Não quero lhe falar, meu grande amor, das coisas que aprendi nas redes sociais

 


(O texto foi publicado no dia 22/07/20023, no jornal Gazeta do Sul.)


(por Cassionei Niches Petry)

 “É você que ama o passado e que não vê que o novo sempre vem” é um verso, é uma letra de música, é poesia. Seu autor, um artista, era culto, irônico, inventivo e um ser humano com todos seus defeitos e incoerências. Tenho certo orgulho em dizer que ele viveu seus últimos dias na minha cidade. Como todo artista, ele é idealizado por seus fãs e também por pretensos admiradores que detém o monopólio de entendê-lo e têm certeza, mais do que a própria família, do que ele pensaria hoje sobre determinado assunto.

A dona da voz que ajudou a imortalizar o verso também era uma artista e um ser humano com todos os seus defeitos e incoerências. Dizia o que queria e causava polêmica, não baixava a cabeça, criticava os que governavam o país durante o auge de sua carreira. Tenho orgulho de dizer que é gaúcha como eu. Como todo artista, é idealizada por seus fãs e também por pretensos admiradores que detém o poder de entendê-la e têm certeza, mais do que a própria família, do que ela pensaria hoje sobre determinado assunto.

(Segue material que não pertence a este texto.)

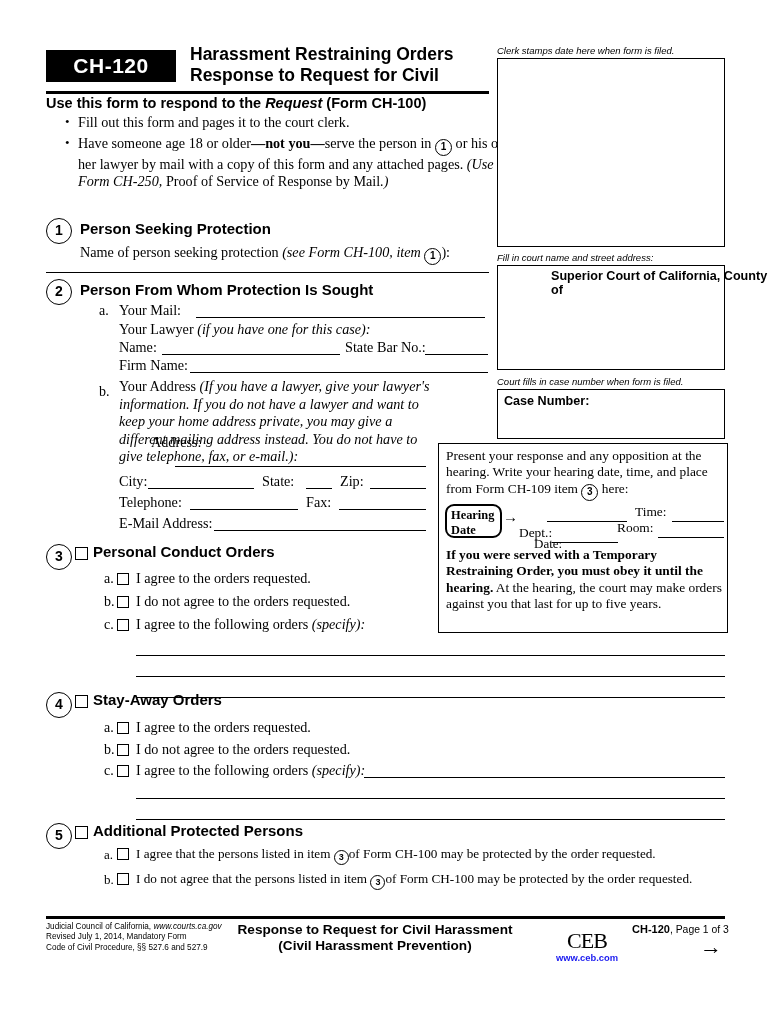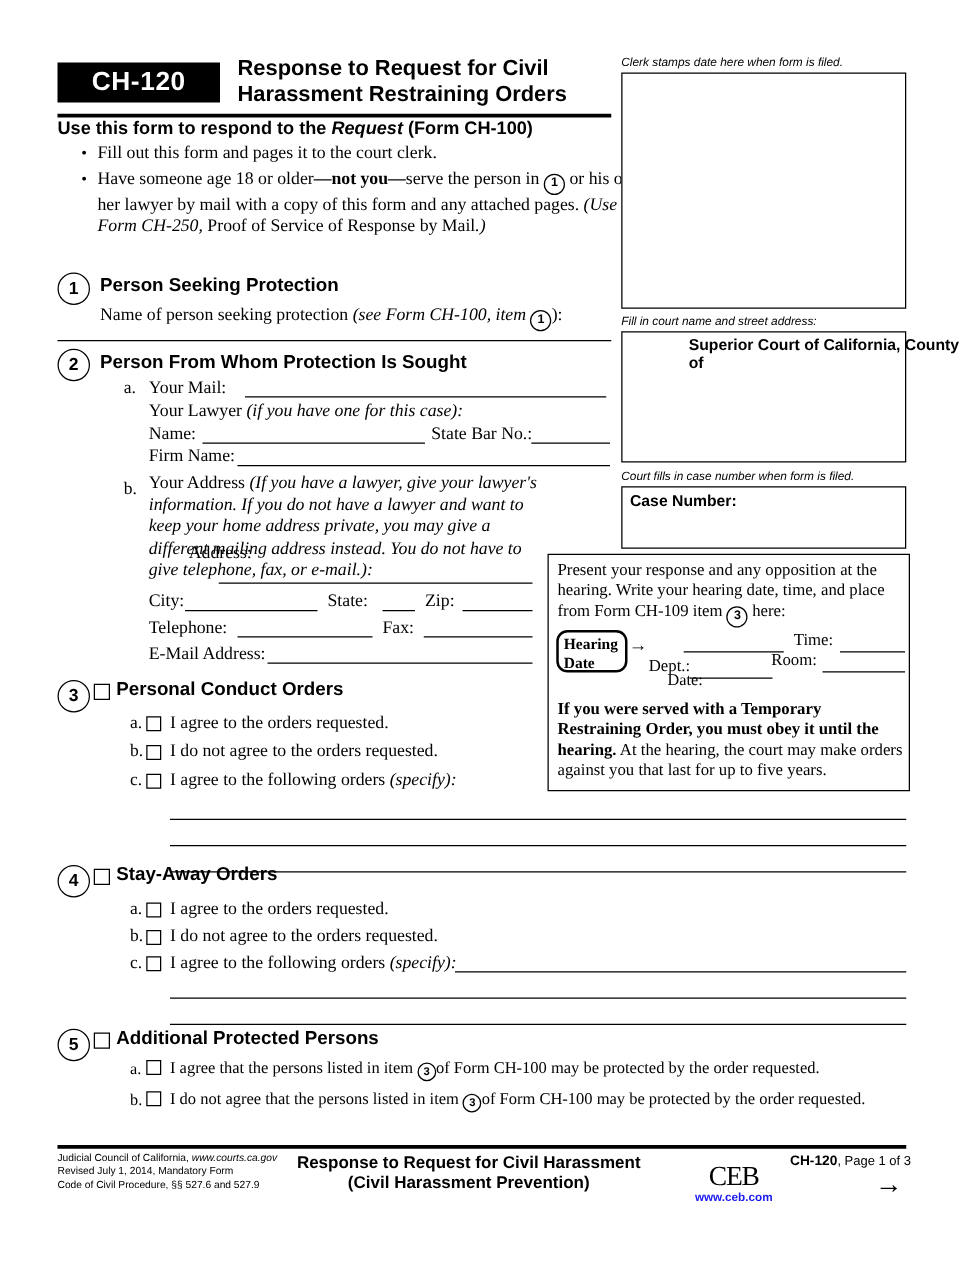--- a/index.html
+++ b/index.html
@@ -199,21 +199,20 @@
     font-size: 15px;
     font-weight: bold;
     line-height: 1;
   }
   #hearing-warn {
     position: absolute;
     left: 7px; top: 103px;
     width: 278px;
     font-size: 13.4px;
     line-height: 16.4px;
-    margin-top: 12px;
   }
 
   
   #footer-rule {
     position: absolute;
     left: 46px; top: 916px;
     width: 679px; height: 2.5px;
     background: #000;
   }
   #footer-left {
@@ -267,22 +266,22 @@
   }
 </style>
 </head>
 <body>
 
 <div class="page">
 
   <div id="formnum-badge">CH-120</div>
 
   <div id="header-title">
+    <div>Harassment Restraining Orders</div>
     <div>Response to Request for Civil</div>
-    <div>Harassment Restraining Orders</div>
   </div>
 
   <div id="header-rule"></div>
 
   <div id="use-this-form">
     <span>Use this form to respond to the </span><span class="ital">Request</span><span> (Form CH-100)</span>
   </div>
 
   <ul class="bullets">
     <li>

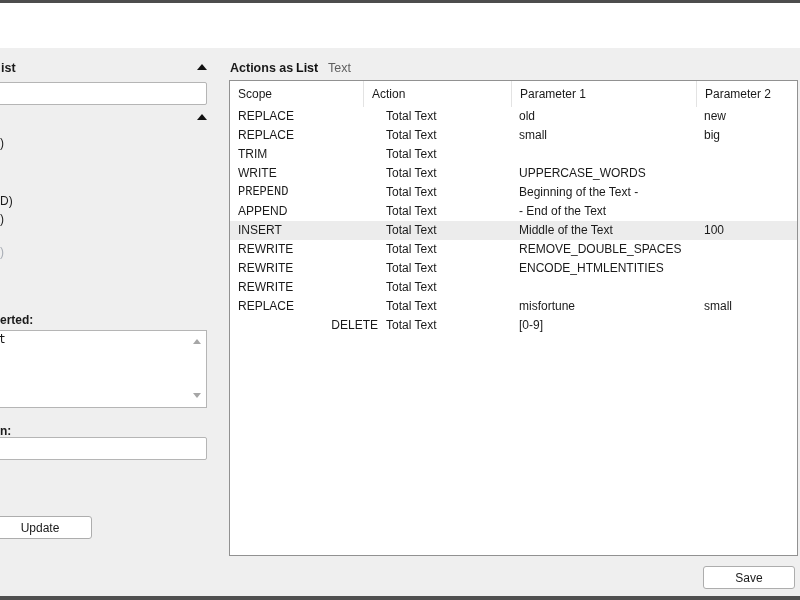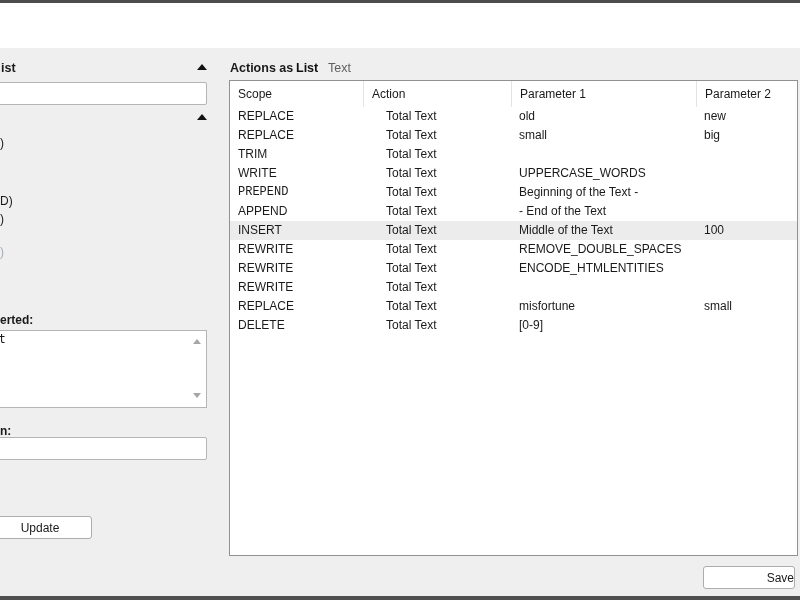--- a/index.html
+++ b/index.html
@@ -61,21 +61,21 @@
   .hcell + .hcell { border-left:1px solid #e3e3e3; }
   .trow { display:flex; height:19px; }
   .trow.sel { background:#ececec; }
   .tcell {
     font-size:12px; color:#1a1a1a; line-height:19px; padding-left:8px;
     white-space:nowrap; overflow:hidden;
   }
   .save-btn {
     position:absolute; left:703px; top:566px; width:92px; height:23px;
     background:#fff; border:1px solid #adadad; border-radius:3px;
-    font-family:"Liberation Sans", sans-serif; font-size:12px; color:#1a1a1a;text-align:right;
+    font-family:"Liberation Sans", sans-serif; font-size:12px; color:#1a1a1a;
   }
 </style>
 </head>
 <body>
 
 <div class="screen">
   <div class="top-strip"></div>
   <div class="top-band"></div>
 
   <div class="lp-header">ist</div>
@@ -172,21 +172,21 @@
           <span class="tcell" style="width: 133px;">Total Text</span>
           <span class="tcell" style="width: 101px;"></span>
         </div>
         <div class="trow">
           <span class="tcell" style="width: 148px;">REPLACE</span>
           <span class="tcell" style="width: 133px;">Total Text</span>
           <span class="tcell" style="width: 185px;">misfortune</span>
           <span class="tcell" style="width: 101px;">small</span>
         </div>
         <div class="trow">
-          <span class="tcell" style="width: 148px;">DELETE</span>
+          <span class="tcell" style="width: 148px; text-align: right;">DELETE</span>
           <span class="tcell" style="width: 133px;">Total Text</span>
           <span class="tcell" style="width: 185px;">[0-9]</span>
           <span class="tcell" style="width: 101px;"></span>
         </div>
       </div>
   </div>
 
   <button class="save-btn">Save</button>
 
   <div class="bottom-strip"></div>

Pois esses especialistas em tudo nas redes sociais, ajudados por gente inteligente e culta que, como todo ser humano, é incoerente, critica uma propaganda de uma marca de carros por ter usado a música de Belchior e a voz e a imagem (através da IA) de Elis Regina, sendo que eles eram contra o capitalismo, a ditadura e a opressão que a empresa apoiou. Ao que parece, essas pessoas andam em automóveis específicos, imaculados, de marcas que não são do império capitalista americano ou que não tiveram ligações com o fascismo na Itália ou apoiaram o nazismo. Jamais andaram em um Fusca, um Monza, um Uno, por exemplo.

Outro ponto é justamente a idealização de artistas, principalmente os já falecidos. Quando lemos sobre a vida de quase todos eles, nos damos conta que muitas vezes suas obras não representam o que criam ou interpretam. Toda a arte é ficção, não é real, embora possamos, como apreciadores, interpretá-la de várias formas. “Como nossos pais” pode ser uma crítica a uma geração, como também pode ser uma crítica ao “vil metal”, embora compositor e cantora lucraram muito com a canção, assim como seus herdeiros, que aprovaram sua utilização no comercial e até participaram, no caso Maria Rita, filha da cantora. Ah, esses artistas não recusavam se apresentar numa emissora de televisão que apoiou a ditadura e também faz tudo pelo “vil metal”!

A letra da música pode ser uma crítica a ”você que ama o passado”, aos chatos da internet que ainda são e vivem “como nossos pais”, que acham que ainda “somos jovens” e que “nossos ídolos ainda são os mesmos”. Mas “as aparências não enganam, não”. Os ídolos continuam “contando os seus metais”.